2. Doing several replacements with Geany:
replaced 48 occurrences of “ʃadən” with “ʃaːdən”.
replaced 110 occurrences of “vɐlʊst” with “fɐlʊst”.
replaced 24 occurrences of “veːʀɛndəʀʊŋ” with “fɛʀɛndəʀʊŋ”.
replaced 290 occurrences of “bətʀiːbs” with “bətʀiːps”.
replaced 62 occurrences of “tsʊstɛl” with “t͡sʊʃtɛl”.

3. Edit improve-german.xsl again:
When contains(lower-case(grapheme), 'quer'), then replace($sierra, 'kvɛʀ', 'kveːʀ').
replace($sierra, 'stʀaɪ̯t', 'ʃtʀaɪ̯t')
replace($sierra, 'ʔœl', 'ʔøːl')

4. Create version 0.1.9.4 via Ubuntu terminal:

ubuntu@ubuntu-desktop:~$ saxonb-xslt -ext:on -s:'/home/ubuntu/Documents/201005/german-0.1.9.4/german-0.1.9.3.xml' -xsl:'/home/ubuntu/Documents/201005/german-0.1.9.4/improve-german.xsl' -o:'/home/ubuntu/Documents/201005/german-0.1.9.4/german-0.1.9.4.xml'

5. Version 0.1.9.4 is slightly better than the previous version. I will continue with the improvement of this dictionary.

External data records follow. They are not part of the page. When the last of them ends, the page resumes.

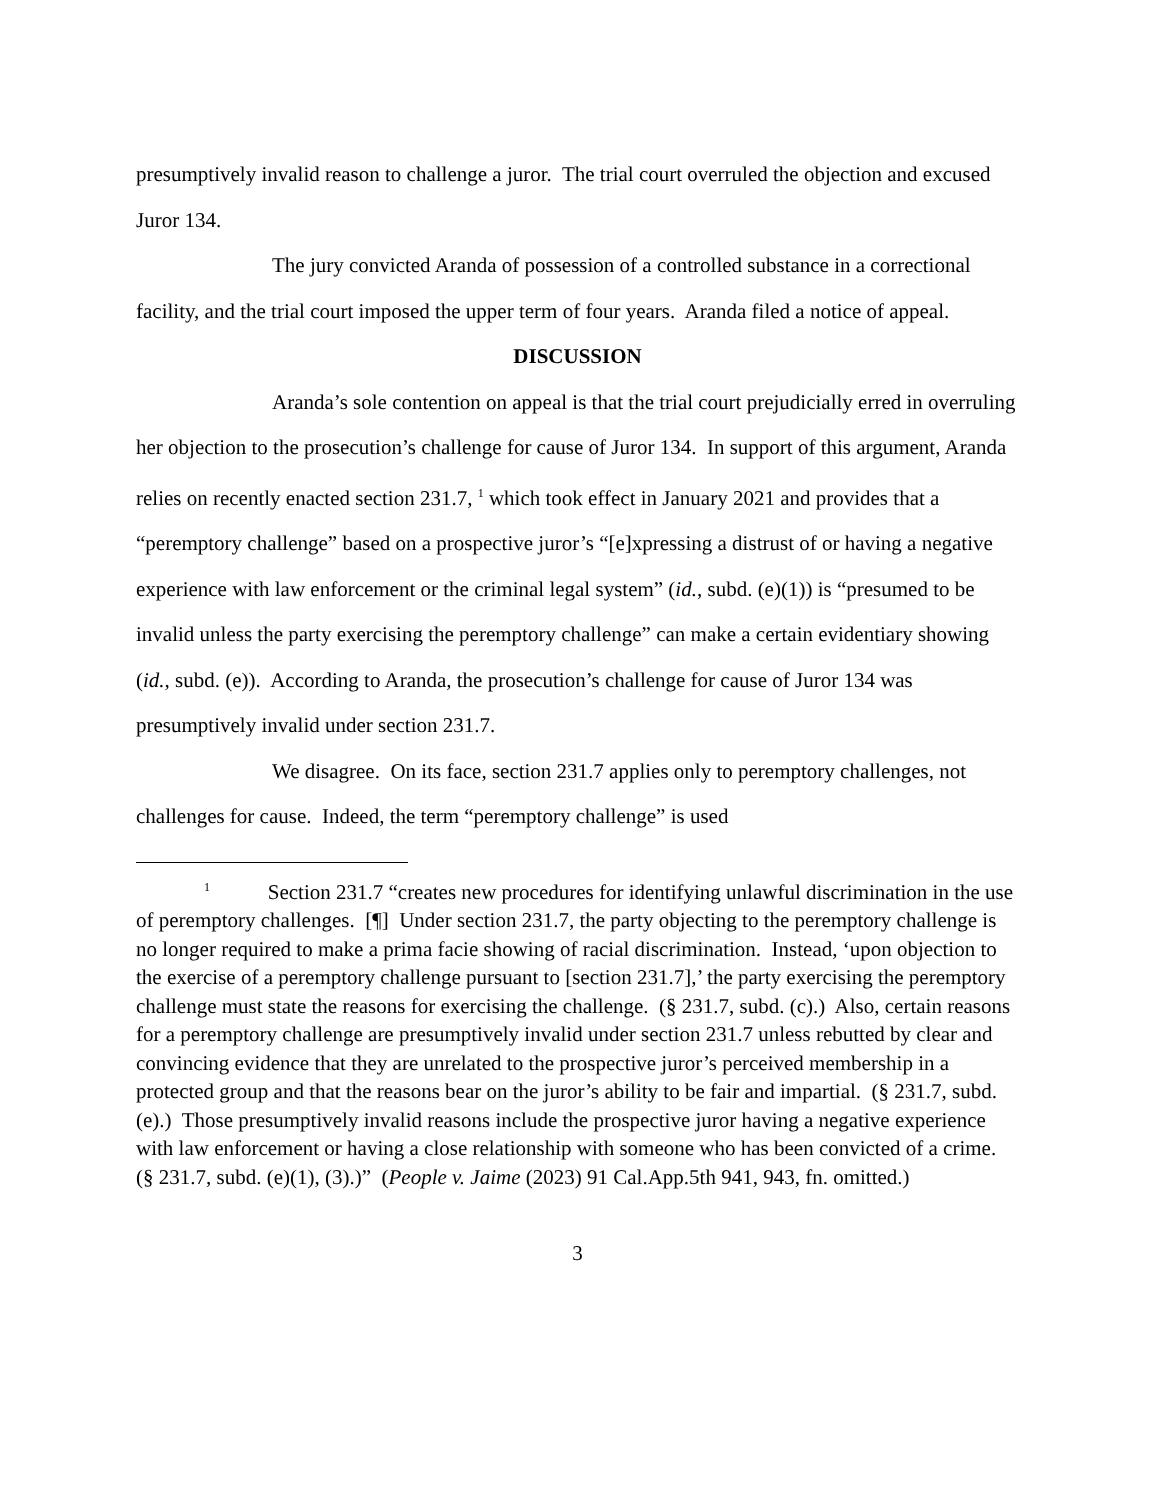presumptively invalid reason to challenge a juror. The trial court overruled the objection and excused Juror 134.
The jury convicted Aranda of possession of a controlled substance in a correctional facility, and the trial court imposed the upper term of four years. Aranda filed a notice of appeal.
DISCUSSION
Aranda’s sole contention on appeal is that the trial court prejudicially erred in overruling her objection to the prosecution’s challenge for cause of Juror 134. In support of this argument, Aranda relies on recently enacted section 231.7, <sup>1</sup> which took effect in January 2021 and provides that a “peremptory challenge” based on a prospective juror’s “[e]xpressing a distrust of or having a negative experience with law enforcement or the criminal legal system” (id., subd. (e)(1)) is “presumed to be invalid unless the party exercising the peremptory challenge” can make a certain evidentiary showing (id., subd. (e)). According to Aranda, the prosecution’s challenge for cause of Juror 134 was presumptively invalid under section 231.7.
We disagree. On its face, section 231.7 applies only to peremptory challenges, not challenges for cause. Indeed, the term “peremptory challenge” is used
<sup>1</sup> Section 231.7 “creates new procedures for identifying unlawful discrimination in the use of peremptory challenges. [¶] Under section 231.7, the party objecting to the peremptory challenge is no longer required to make a prima facie showing of racial discrimination. Instead, ‘upon objection to the exercise of a peremptory challenge pursuant to [section 231.7],’ the party exercising the peremptory challenge must state the reasons for exercising the challenge. (§ 231.7, subd. (c).) Also, certain reasons for a peremptory challenge are presumptively invalid under section 231.7 unless rebutted by clear and convincing evidence that they are unrelated to the prospective juror’s perceived membership in a protected group and that the reasons bear on the juror’s ability to be fair and impartial. (§ 231.7, subd. (e).) Those presumptively invalid reasons include the prospective juror having a negative experience with law enforcement or having a close relationship with someone who has been convicted of a crime. (§ 231.7, subd. (e)(1), (3).)” (People v. Jaime (2023) 91 Cal.App.5th 941, 943, fn. omitted.)
3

German Tastatur scenario: Rakete

Tuesday, May 18th, 2010

I took a look into the German Tastatur scenario:

<word>
<name>Rakete</name>
<pronunciation>gls R a k @ t @</pronunciation>
<terminal>Taste</terminal>
</word>

At the moment, I don’t care about the glottal stop. I care about the wrong transcription: The first e-vowel shouldn’t be a short e. It should be a long e-vowel. Take a look into Ralf’s German dictionary:

<lexeme role="Substantiv">
<grapheme>Rakete</grapheme>
<phoneme>ʔʀakətə</phoneme>
</lexeme>

The correct IPA transcription is <phoneme>ʔʀaktə</phoneme>. I can speak both, and always the letter "r" is typed by simon.

You see: it is working, but there is still a lot of work to do.